Well, you can see the connector config in connect/debezium-mysql-inventory-connector.json

  • Connection properties:
    • database.hostname: IP address or hostname of the MySQL database server.
    • database.port: integer port number of the MySQL database server.
    • database.user: name of the MySQL user to use when connecting to the MySQL database server.
    • database.password: password to use when connecting to the MySQL database server.
    • database.server.id: a numeric ID of this database client, which must be unique across all currently-running database processes in the MySQL cluster. If not set, a random number will be use.
    • database.server.name: logical name that identifies and provides a namespace for the particular MySQL database server/cluster in which Debezium is capturing changes.
  • CDC properties:
    • database.history.kafka.bootstrap.servers: a list of host/port pairs that the connector uses for establishing an initial connection to the Kafka cluster. Each pair should point to the same Kafka cluster used by the Kafka Connect process.
    • database.history.kafka.topic: the full name of the Kafka topic where the connector stores the database schema history.
    • database.include: name of the database for which to capture changes. The connector does not capture changes in any database whose name is not in this property or database.include.list
    • table.include.list: an optional, comma-separated list of regular expressions that match fully-qualified table identifiers of tables whose changes you want to capture. The connector does not capture changes in any table not included in table.include.list.
    • Exists properties to configure the exclude instead of include databases/tables, and a lot of parametrized options.
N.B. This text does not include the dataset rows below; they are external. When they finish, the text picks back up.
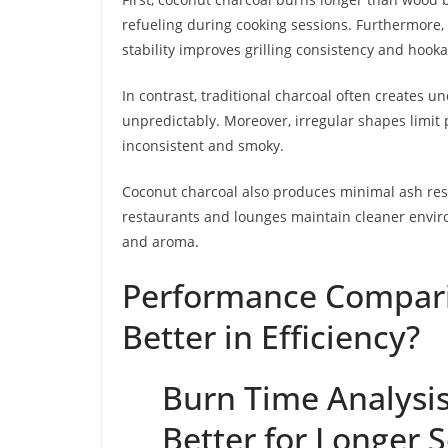
refueling during cooking sessions. Furthermore, 
stability improves grilling consistency and hoo
In contrast, traditional charcoal often creates 
unpredictably. Moreover, irregular shapes limit 
inconsistent and smoky.
Coconut charcoal also produces minimal ash resi
restaurants and lounges maintain cleaner enviro
and aroma.
Performance Compari
Better in Efficiency?
Burn Time Analysis
Better for Longer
Review the official doc.

PostgreSQL connector

You can see all the documentation about this Kafka connector plugin in the Debezium connector for PostgreSQL page.
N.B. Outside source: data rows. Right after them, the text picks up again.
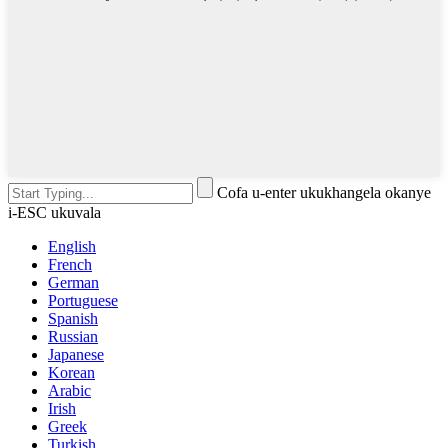
Cofa u-enter ukukhangela okanye
i-ESC ukuvala
English
French
German
Portuguese
Spanish
Russian
Japanese
Korean
Arabic
Irish
Greek
Turkish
In this case, when you start the connector you only see one topic:

  • postgres.inventory.product:
    • If you were run the steps in database readme, you should have a topic for this table
    • This topic manage the change events for table product

If you review the properties used, is very similar to the MySQL connector, and no new description is needed.

Secret management

Is a good practice externalize your secrets outside of connector configs. You can review the KIP-297 to use an external provider to reference it.